(Cross-posted from The COFAR Blog)
In a welcome counter to some political-correctness-run-amuck in the Patrick administration, the leadership of the state House of Representatives is reportedly solidly behind efforts to preserve vital sheltered workshops in Massachusetts for people with intellectual and developmental disabilities.
As we reported last week, Rep. Brian Dempsey, chair of the House Ways and Means Committee, placed language in the Fiscal Year 2015 budget that would block the Patrick administration’s plans to close all remaining workshops in the state by June 2015.
As a result, the Department of Developmental Services prevailed on a House member to file a budget amendment (No. 282), which would remove Dempsey’s protective language from the bill. Corporate providers to DDS, meanwhile, began blaming COFAR for having thrown a monkey wrench into their plan to transfer participants from the workshops to their own provider-run daycare programs.
But we understand that the plans in the House are to quietly quash Amendment 282 during the budget debate, which starts on April 28. The scene will next shift to the Senate, where we hope the Senate Ways and Means Committee will place similar protective language for the workshops in its version of the budget.
Workshop proponents have spent the past week calling members of the House to urge their support for Dempsey’s line item language, which states that DDS “shall not reduce the availability or decrease funding for sheltered workshops serving persons with disabilities who voluntarily seek or wish to retain such employment services.”
As we’ve noted, DDS and the providers maintain that the sheltered workshops “segregate” developmentally disabled people by placing them together in group settings. This allegedly prevents them from reaching their full potential because they are not being placed alongside non-disabled peers in mainstream work sites. Citing that reasoning, the administration blocked all new referrals to the workshops as of this past January, and announced plans to close all remaining workshops in the state as of June of 2015.
While the administration’s reach-their-potential argument may sound reasonable in theory, it has no relationship to the experience of real people such as Kim Ryan and Gail Wayne, both of whom have been participants in a sheltered workshop in Newburyport for the past 20 years. Kim’s parents, William and Janet, said that Kim has tried seven different times to work in mainstream, community-based jobs, but has experienced either “social or emotional failures with each of these attempts.”
Martha Smith, Gail Wayne’s mother, said Gail has also worked in many community-based jobs, such as sorting mail in the Newburyport City Hall and working in the municipal library; but each of those jobs disappeared over the years for different reasons. Gail currently does volunteer work in a gift shop in Topsfield, but it is in the sheltered workshop that she has been able to work on a permanent basis and to earn a paycheck. “Her first love is the workshop,” Martha Smith said. “She feels completely secure there and wants to be there. She wants it to continue.”
Martha’s husband, Reid Smith, maintains that there are few full-time jobs available in the mainstream workforce for developmentally disabled persons such as Gail and Kim.

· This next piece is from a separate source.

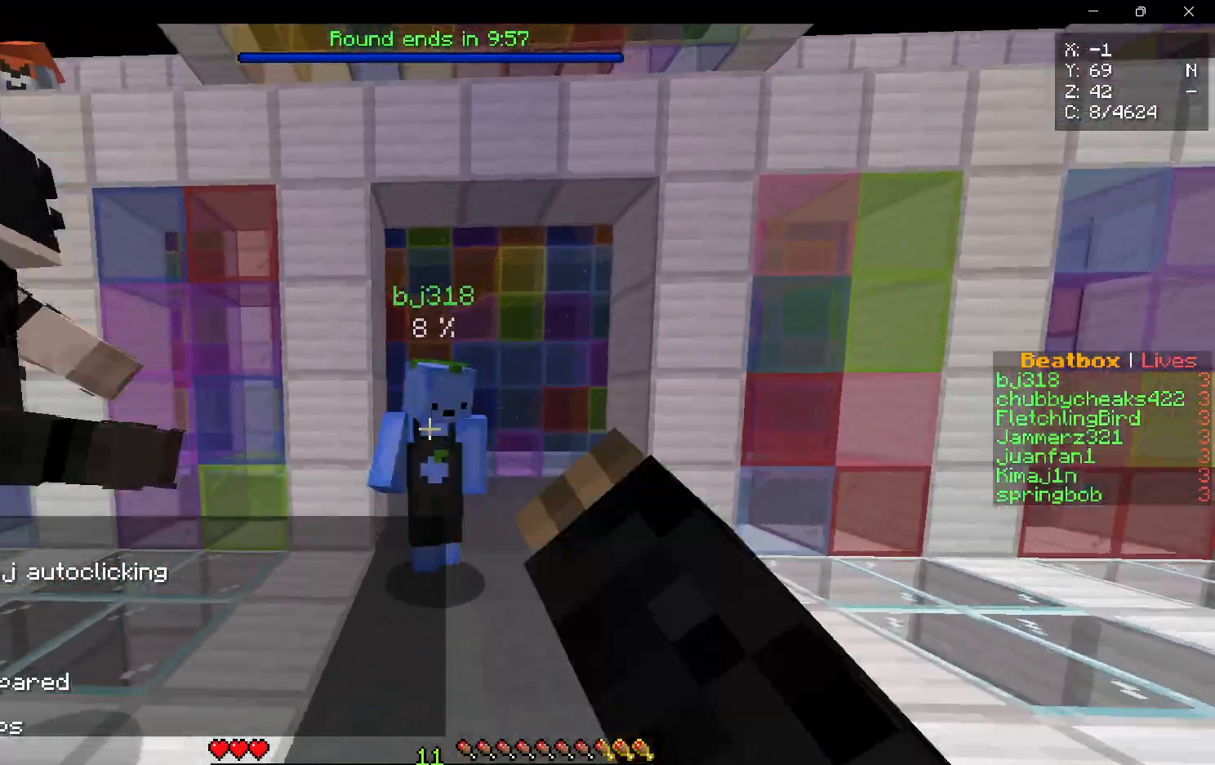
{"keys": ["w"], "mouse": [], "events": [[67, "d", "up"], [67, "mouse_right", "down"], [200, "mouse_right", "up"], [250, "d", "down"], [367, "d", "up"], [467, "mouse_left", "up"]]}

Reid Smith adds that the term “sheltered” may be a misnomer. “It’s a workplace with a little more supervision,” he says. “I always urge people who happen to oppose them t go and see them.”
As part of its argument for closing the workshops, the administration has cited federal lawsuits in Oregon and Rhode Island, which are based on the segregated workplace argument. However, as we’ve noted, those settlements did not require the closures of all sheltered workshops as the Patrick administration is planning in Massachusetts.
It’s still worth contacting your state representative and Rep. Dempsey’s office to voice your support for these workshops, and to thank Rep. Dempsey for his support. The House Ways and Means Committee number is (617) 722-2990, and Rep. Dempsey can be contacted at Brian.Dempsey@mahouse.gov. You can find your own legislators at: http://www.wheredoivotema.com.
hesterprynne says
…April 28. This coming week is school vacation week.
Will stay tuned for the outcome on Amendment 282!
dave-from-hvad says
n/t
ssurette says
Is it possible that some of these legislators are finally waking up to the fact that not every person with a disability has the ability to work in the mainstream workforce?
Its really astounding to me that DDS, and their partner ADDP, could even suggest that every single person with disabilities can. Talk about painting people with the proverbial “broad brush” as if all disabilities are the same and all peoples abilities are the same. A complete disservice to the people they are suppose to be serving. Just as the suggestion that there are productive jobs for everyone who is displaced from their sheltered workshop is not reality.
Really quite fed up with DDS (and HHS in general), who it seems only mission is to relieve itself of its responsibility for the people (the only reason the agency exists) and become strictly another paper-pushing bureacracy that awards contracts to their cronies and hands out money.
Thanks COFAR for the monkey wrench!
Lets hope the senate has had the same wake-up call.